Letter From Birmingham Jail Literary Devices
Persuasive Appeals King uses several persuasive appeals to establish his reliability and to engage his audience. The three main convincing appeals consist of the interest feeling (pathos), the attract character or authority (ethos), and the attract factor (logo designs). When King uses the example of a little girl with “tears welling up in her eyes” (92) as her moms and dad describes to her that bigotry prevents her from attending a theme park, the idea of an innocent child bearing the mental concern of rejection pulls at the heart strings of the reader and therefore makes the reader more considerate to the mistreated mankind of African-Americans.
King uses ethos to establish his authority with his main audience of eight Alabama clergymen.

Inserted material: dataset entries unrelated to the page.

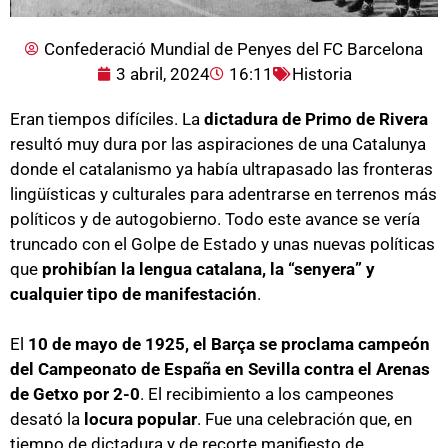
Confederació Mundial de Penyes del FC Barcelona
3 abril, 2024
16:11
Historia
Eran tiempos difíciles. La
dictadura de Primo de Rivera
resultó muy dura por las aspiraciones de una Catalunya
donde el catalanismo ya había ultrapasado las fronteras
lingüísticas y culturales para adentrarse en terrenos más
políticos y de autogobierno. Todo este avance se vería
truncado con el Golpe de Estado y unas nuevas políticas
que
prohibían la lengua catalana, la “senyera” y
cualquier tipo de manifestación
.
El
10 de mayo de 1925, el Barça se proclama campeón
del Campeonato de España en Sevilla contra el Arenas
de Getxo por 2-0
. El recibimiento a los campeones
desató la
locura popular
. Fue una celebración que, en
tiempo de dictadura y de recorte manifiesto de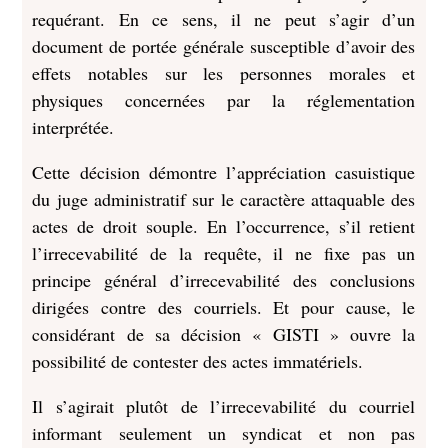
requérant. En ce sens, il ne peut s’agir d’un
document de portée générale susceptible d’avoir des
effets notables sur les personnes morales et
physiques concernées par la réglementation
interprétée.
Cette décision démontre l’appréciation casuistique
du juge administratif sur le caractère attaquable des
actes de droit souple. En l’occurrence, s’il retient
l’irrecevabilité de la requête, il ne fixe pas un
principe général d’irrecevabilité des conclusions
dirigées contre des courriels. Et pour cause, le
considérant de sa décision « GISTI » ouvre la
possibilité de contester des actes immatériels.
Il s’agirait plutôt de l’irrecevabilité du courriel
informant seulement un syndicat et non pas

King regularly relies on sources and examples drawn from Christianity. For example, when he responds to the clergymen’s criticism that he is an outsider, he reacts by highlighting the example of “prophets of the 8th century B. C. [who] left their villages and carried their ‘therefore saith the Lord’ far beyond the boundaries of their home towns, [and] … the Apostle Paul [, who] left his village of Tarsus and brought the gospel of Jesus Christ to the far corners of the Greco Roman world” as a precedent for his own work beyond his hometown (86 ).
King also uses factor, in the form of realities and reasoning, to convince his audience that now is the time for action. To counter the clergymen’s argument that the demonstrations are ill-timed, King explains the steps involved in a nonviolent,direct-action project and offers proof that he and his cohort followed each of these steps (87-88). Almost every paragraph of the essay includes some form of persuasive appeal. King’s skilled usage of multiple appeals makes his argument encouraging to the multiple audiences he addresses. Metaphor A metaphor is defined as the suggested contrast of two unlike things.
King utilizes metaphor throughout the essay to interact emotion and make abstract ideas more concrete. For instance, King asks the reader to envision the effect of seeing “the large majority of your twenty million Negro bros smothering in an airtight cage of poverty in the middle of an affluent society” (92 ). The metaphor “airtight cage” implicitly compares relatively abstract structures that develop racism, consisting of class and organizations, to a cage, in order to help the reader comprehend that African-Americans feel entirely caught by systemic bigotry.
Imagining life in America as living in a cage also has a psychological impact. King also uses metaphor to develop a state of mind in particular moments in the essay. For instance, King closes the letter with the hope that: the dark clouds of racial bias will soon pass away and the deep fog of misconception will be lifted from our fear soaked communities, and in some not too far-off tomorrow the radiant stars of love and brotherhood will shine over our great nation with all their scintillating appeal (112 ).
This system of metaphors is drawn from the weather, with bad weather corresponded with bias and misconception and clear weather related to love and equality. By placing the vision of a sky full of “glowing love and brotherhood” prior to the readers, King highlights the hopefulness at the center of his message and lightens the state of mind produced by his denunciation of Christian complacency in the previous paragraph. King’s usage of metaphors not just produces an engaging read that captures the audience’s imagination, however it likewise serves as support for his efforts to encourage his readers of his position.
Simile A simile is a direct comparison between 2 unlike things to reveal a similarity. King uses similes to dramatize ideas in the essay. For instance, King uses this simile to describe the pace of modification in the United States and abroad: “The nations of Asia and Africa are moving with jetlike speed towards acquiring political self-reliance, but we still sneak at horse and buggy pace toward getting a cup of coffee at a lunch counter” (91-92).
The contrast between a horse and buggy and a jet is stark; such a contrast would be especially galling to most American readers, who tended during the duration to associate the U. S. with technological development and countries on other continents with backwardness. By utilizing comparisons between modes of transportation that are so significantly various, King helps to show that the U. S. is far behind in terms of achieving racial equality and not likely to make up the distance. Anaphora is the repeating of a phrase at the start of a series of sentences to highlight an essential idea.
King utilizes this device multiple times throughout the essay. The most powerful example of this gadget is in the series of sentences that begin with “when you have seen”/ “when you see,” beginning on page 92. King’s usage of anaphora in this circumstances supplies an overwhelming catalogue of the numerous ways African-Americans are reminded of their inferiority in a segregated society. The existence of the repeated phrases is used to counter the argument that African-Americans have actually somehow been too rash in opposing in 1963.